Soft autonomous robot inches along like an earthworm

Earthworms creep over the ground by using a mechanism called peristalsis to squeeze and stretch muscles along their bodies, inching forward with each wave of contractions. Now researchers at MIT, Harvard University, and Seoul National University have engineered an autonomous robot that moves the same way. The robot, made almost entirely of soft materials, is remarkably resilient: when stepped upon or bludgeoned with a hammer, it can inch away unscathed. Researchers say such a soft robot may be useful for navigating rough terrain or squeezing through tight spaces.

To build the robot known as Meshworm, researchers created what they call “artificial muscle” from wire made of nickel and titanium—a shape-memory alloy that stretches and contracts with heat. They wound the wire around the mesh body to create segments along its length, much like the segments of an earthworm. Applying a small current to the wire heats it to squeeze the mesh tube and propel the robot forward.

Brief A: Transcribe the stretch of the article on the earthworm-like robot from "To build the" through "the robot forward.".
Brief B: According to the article on the earthworm-like robot, what metals make up the wire used as artificial muscle?
Brief C: Resume the article on the earthworm-like robot after its final sentence and continue it.

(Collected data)
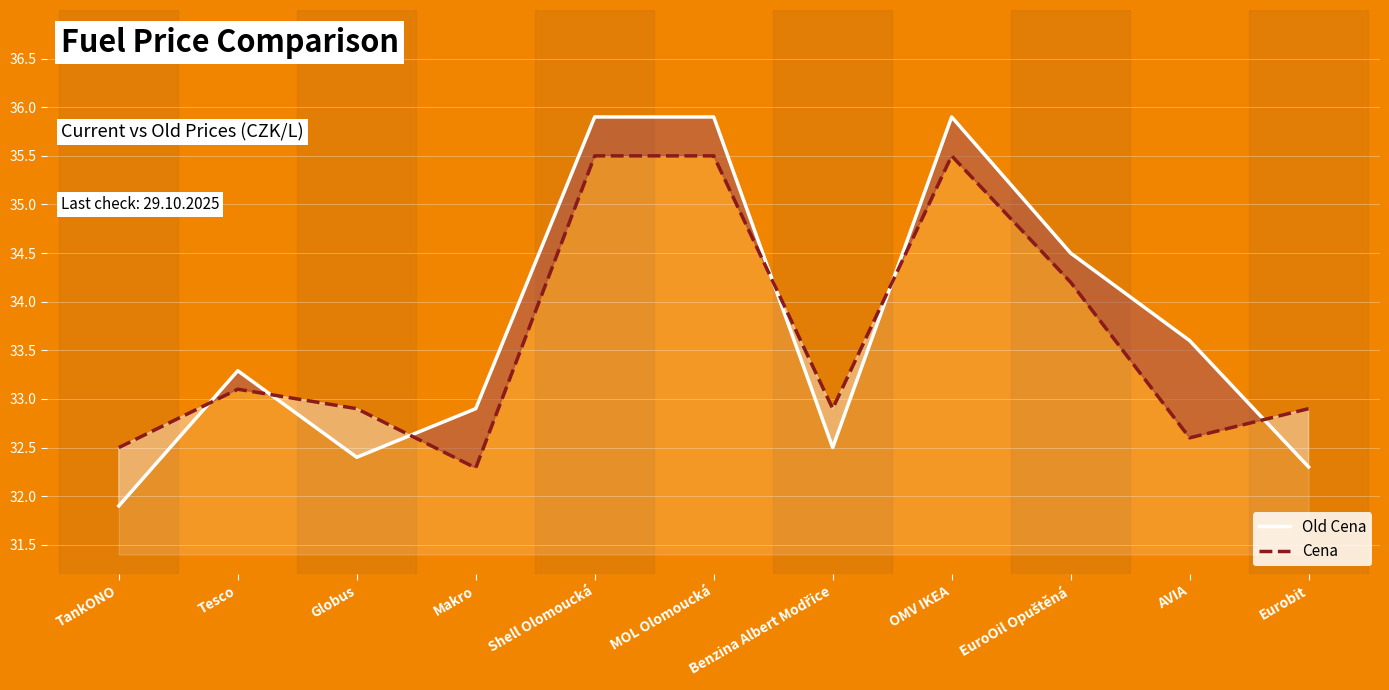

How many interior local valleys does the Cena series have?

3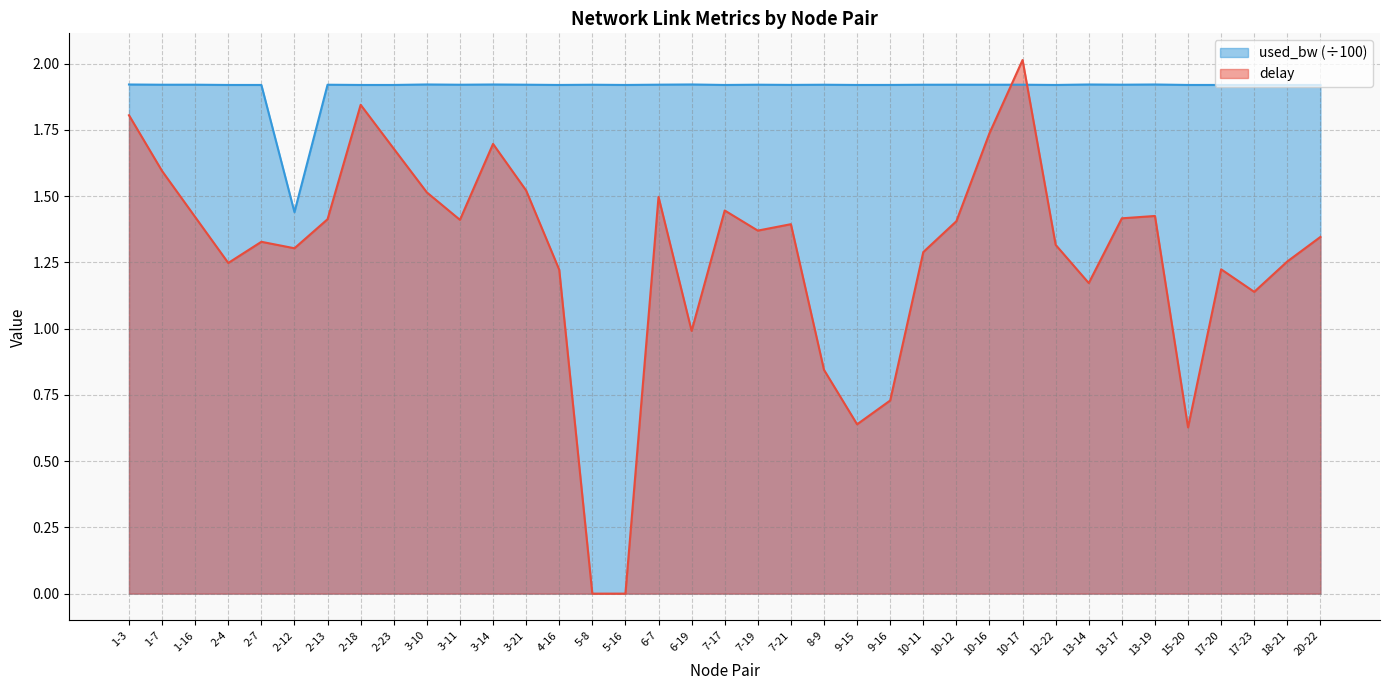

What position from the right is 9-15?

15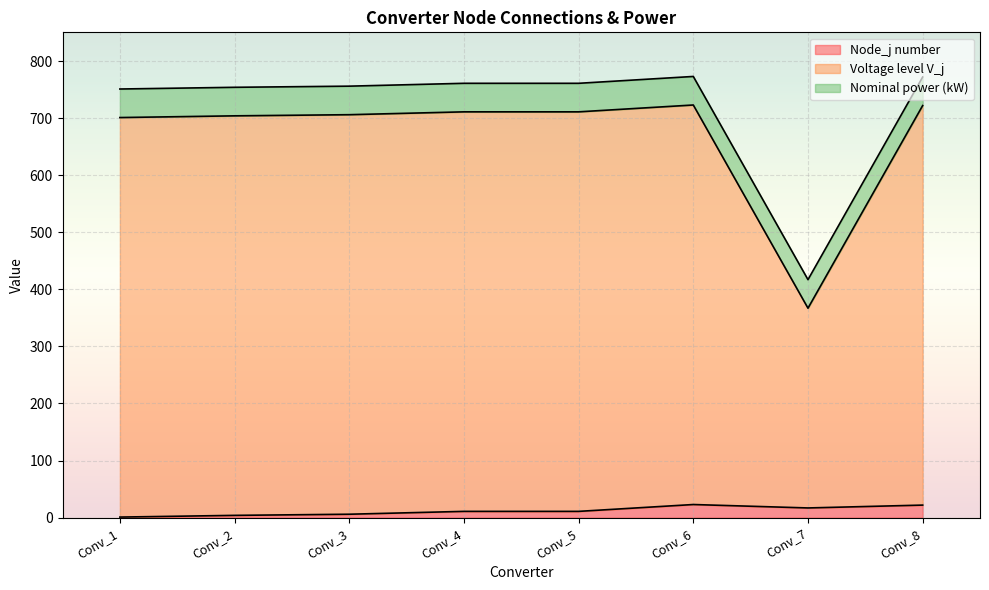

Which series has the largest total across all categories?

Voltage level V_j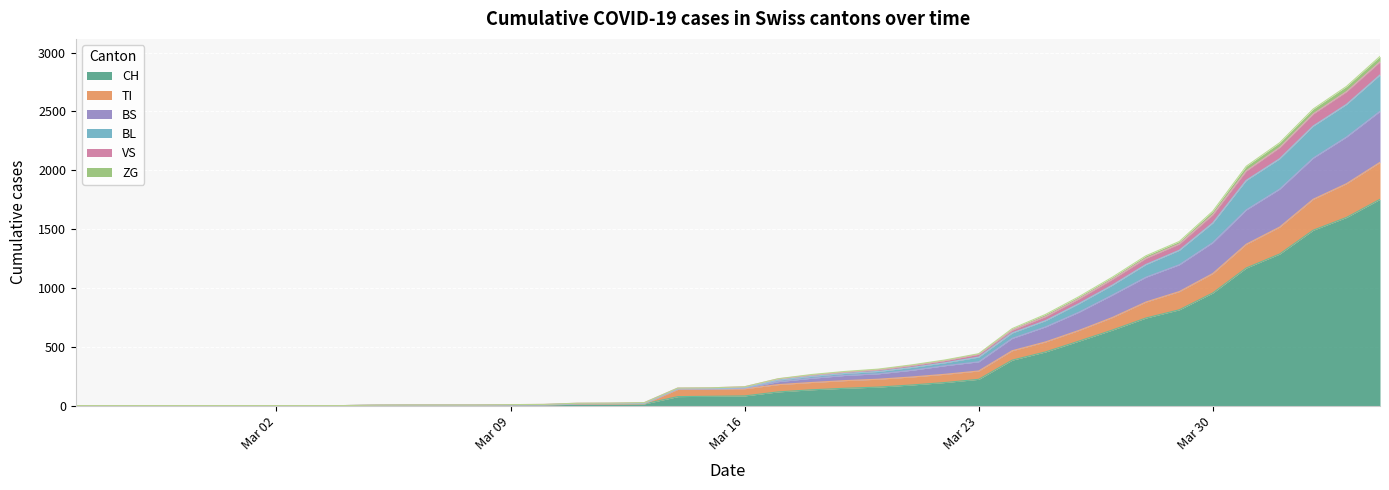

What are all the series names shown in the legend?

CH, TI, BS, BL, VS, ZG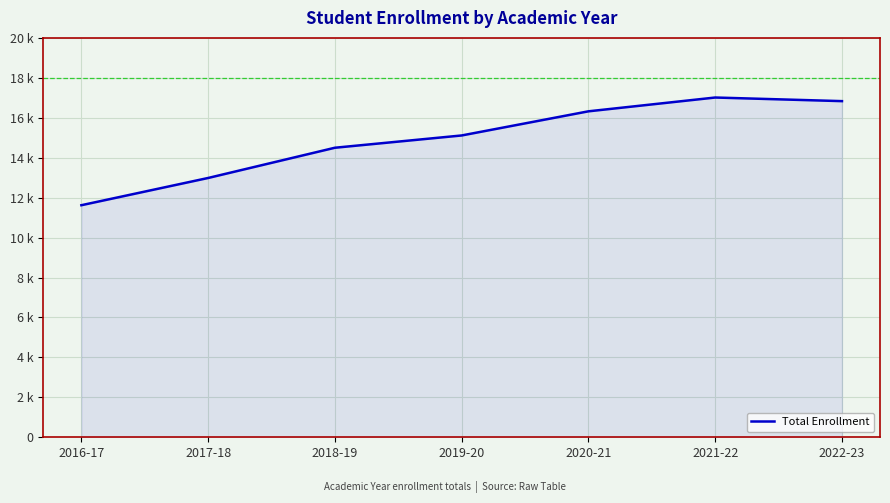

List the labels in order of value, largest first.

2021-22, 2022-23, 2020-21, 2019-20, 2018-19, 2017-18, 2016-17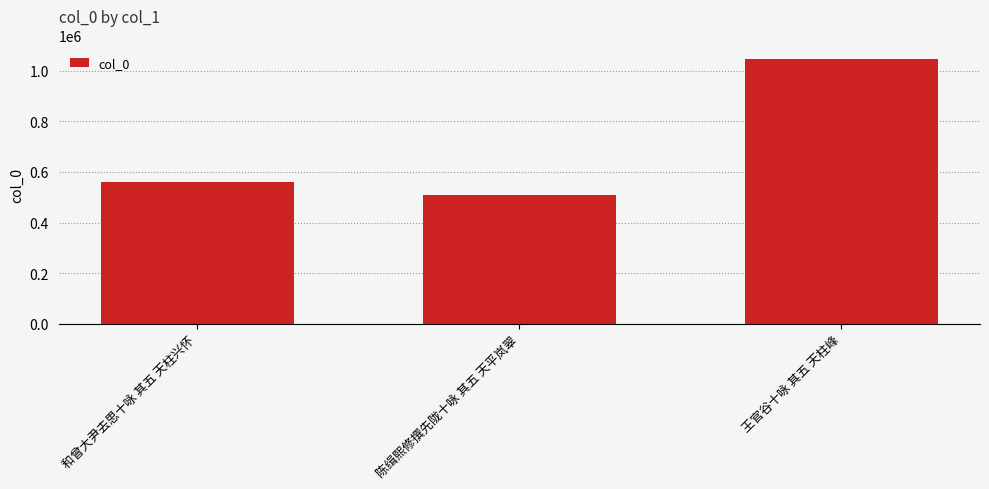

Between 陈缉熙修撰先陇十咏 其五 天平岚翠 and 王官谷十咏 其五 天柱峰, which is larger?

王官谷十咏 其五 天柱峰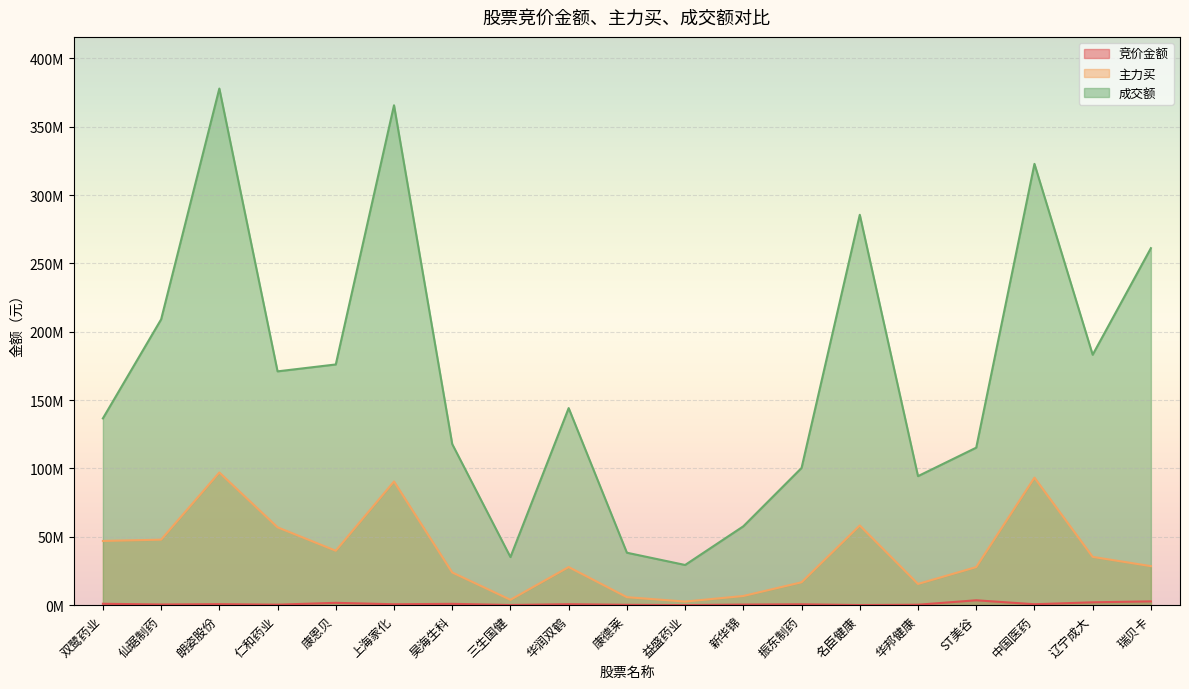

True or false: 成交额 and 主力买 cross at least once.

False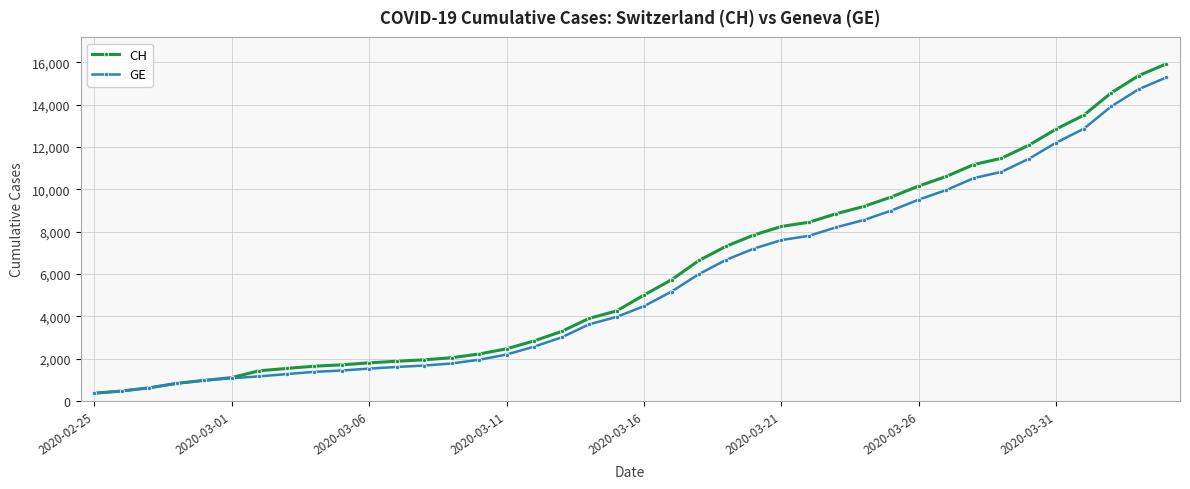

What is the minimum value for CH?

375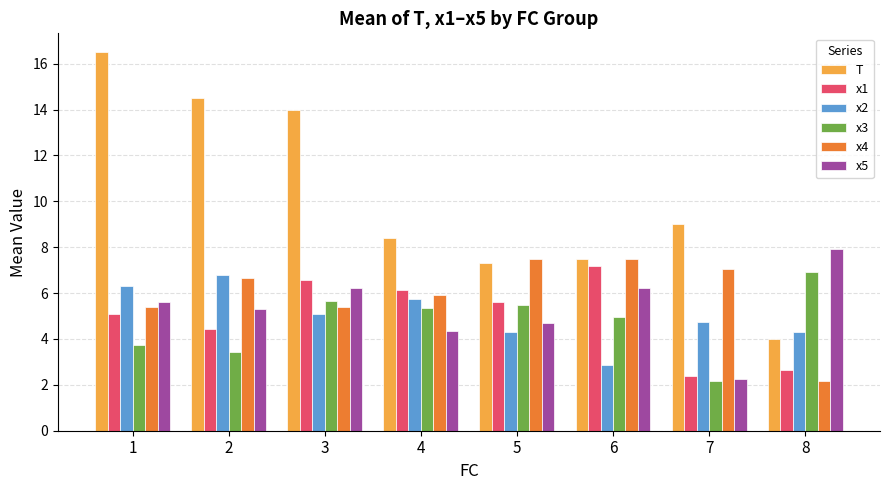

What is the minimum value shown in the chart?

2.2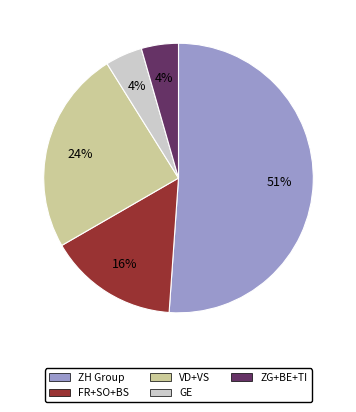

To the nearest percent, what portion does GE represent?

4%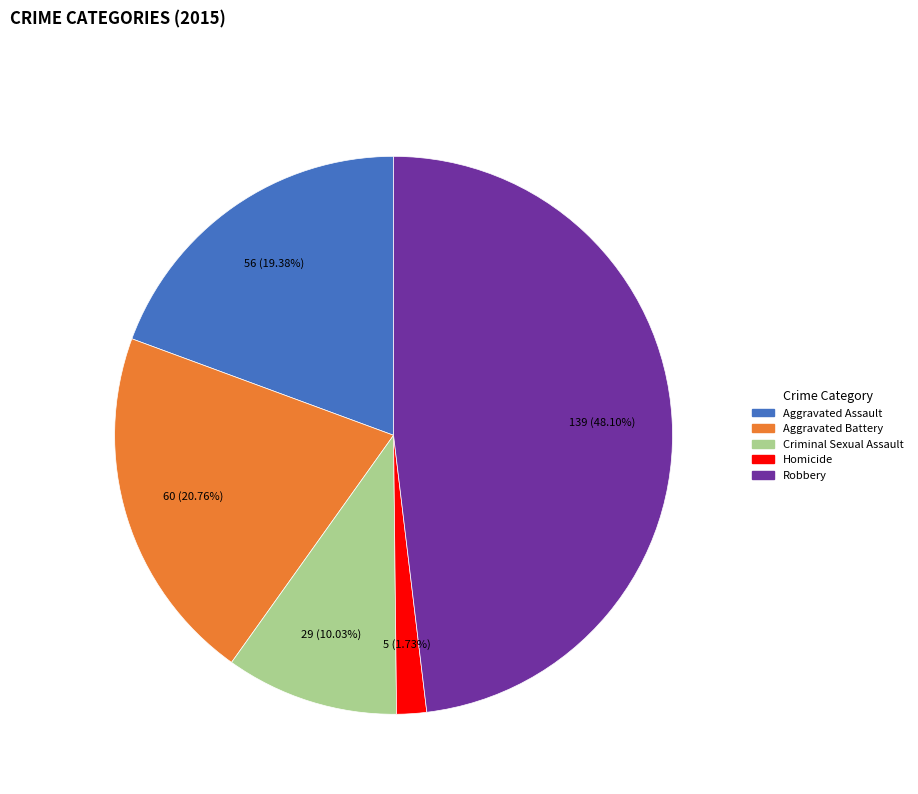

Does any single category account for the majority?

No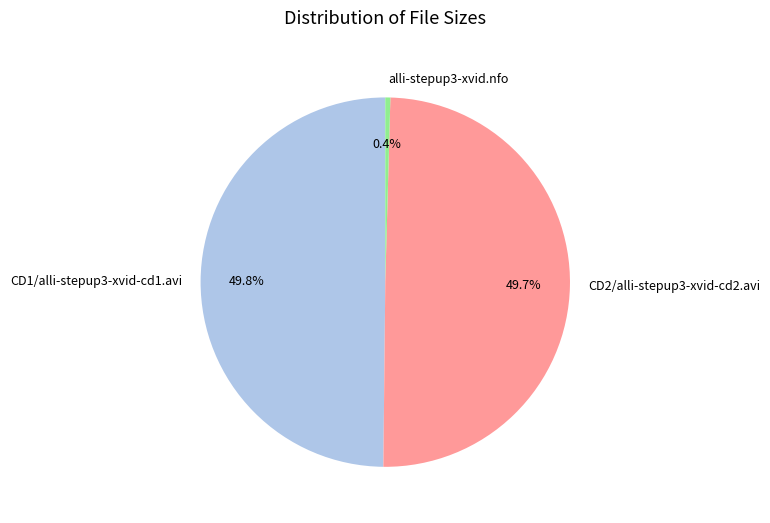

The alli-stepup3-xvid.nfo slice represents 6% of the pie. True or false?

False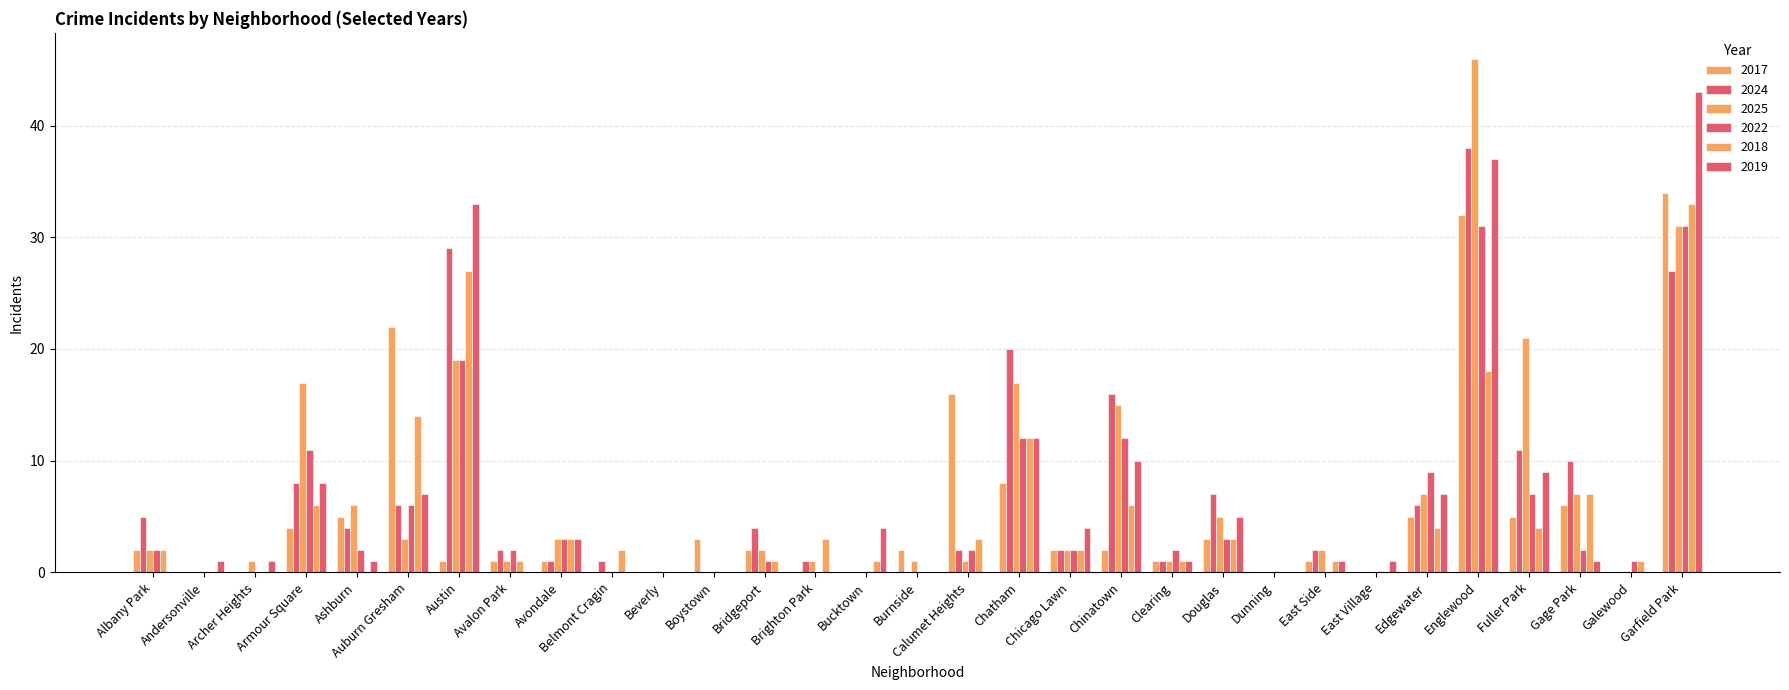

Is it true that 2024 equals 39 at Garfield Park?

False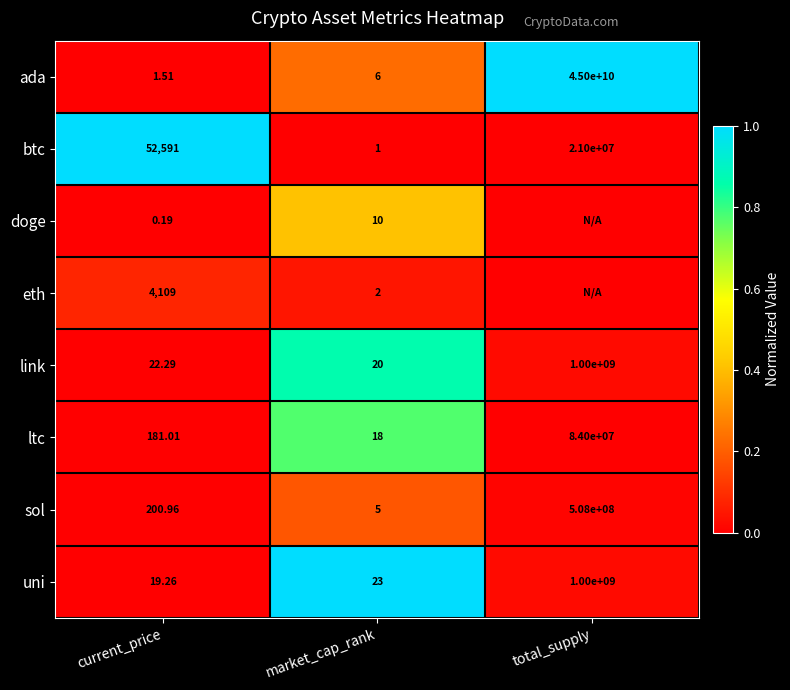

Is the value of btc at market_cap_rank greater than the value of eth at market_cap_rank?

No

Response A:
To build the robot known as Meshworm, researchers created what they call “artificial muscle” from wire made of nickel and titanium—a shape-memory alloy that stretches and contracts with heat. They wound the wire around the mesh body to create segments along its length, much like the segments of an earthworm. Applying a small current to the wire heats it to squeeze the mesh tube and propel the robot forward.

Response B: Nickel and titanium.

Response C:
The researchers, led by assistant professor of mechanical engineering ­Sangbae Kim, published details of the design in the journal IEEE/ASME Transactions on Mechatronics. They noted that earthworms have two main muscle groups: circular muscle fibers that wrap around the tubelike body and longitudinal muscle fibers that run along its length. The two muscle groups work together to inch the worm along.

To design a similar soft, peristalsis-driven system, the researchers first made a long, tubular body by rolling up and heat-sealing a sheet of polymer mesh. The mesh, made from interlacing polymer fibers, allows the tube to stretch and contract like a spring.

They fabricated a nickel-titanium wire and wound it around the mesh tube, mimicking the earthworm’s circular muscle fibers. Then they fitted a small battery and circuit board inside the tube and generated a current to heat the wire. Kim and his colleagues developed algorithms to control the wire’s heating and cooling, directing the worm to move in various directions.

The group subjected the robot to multiple blows with a hammer, even stepping on it to check its durability. Despite the violent impacts, the robot crawled away intact. “You can throw it and it won’t collapse,” Kim says. “Most mechanical parts are rigid and fragile at small scale, but the parts in Meshworms are all fibrous and flexible.”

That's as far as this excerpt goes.